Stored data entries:
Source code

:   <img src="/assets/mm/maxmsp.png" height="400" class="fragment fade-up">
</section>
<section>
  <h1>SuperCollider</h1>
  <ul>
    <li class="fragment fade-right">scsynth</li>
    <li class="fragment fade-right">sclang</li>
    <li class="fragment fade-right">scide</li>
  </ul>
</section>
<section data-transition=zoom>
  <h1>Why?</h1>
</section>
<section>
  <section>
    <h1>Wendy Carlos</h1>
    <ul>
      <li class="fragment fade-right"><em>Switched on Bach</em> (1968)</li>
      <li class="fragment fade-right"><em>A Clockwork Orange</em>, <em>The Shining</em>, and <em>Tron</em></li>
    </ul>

#### EXERCISE DETAILS
Copy the listing above line for line, keeping every character the same.

#### ANSWER SPACE
Source code

:   <img src="/assets/mm/maxmsp.png" height="400" class="fragment fade-up">
</section>
<section>
  <h1>SuperCollider</h1>
  <ul>
    <li class="fragment fade-right">scsynth</li>
    <li class="fragment fade-right">sclang</li>
    <li class="fragment fade-right">scide</li>
  </ul>
</section>
<section data-transition=zoom>
  <h1>Why?</h1>
</section>
<section>
  <section>
    <h1>Wendy Carlos</h1>
    <ul>
      <li class="fragment fade-right"><em>Switched on Bach</em> (1968)</li>
      <li class="fragment fade-right"><em>A Clockwork Orange</em>, <em>The Shining</em>, and <em>Tron</em></li>
    </ul>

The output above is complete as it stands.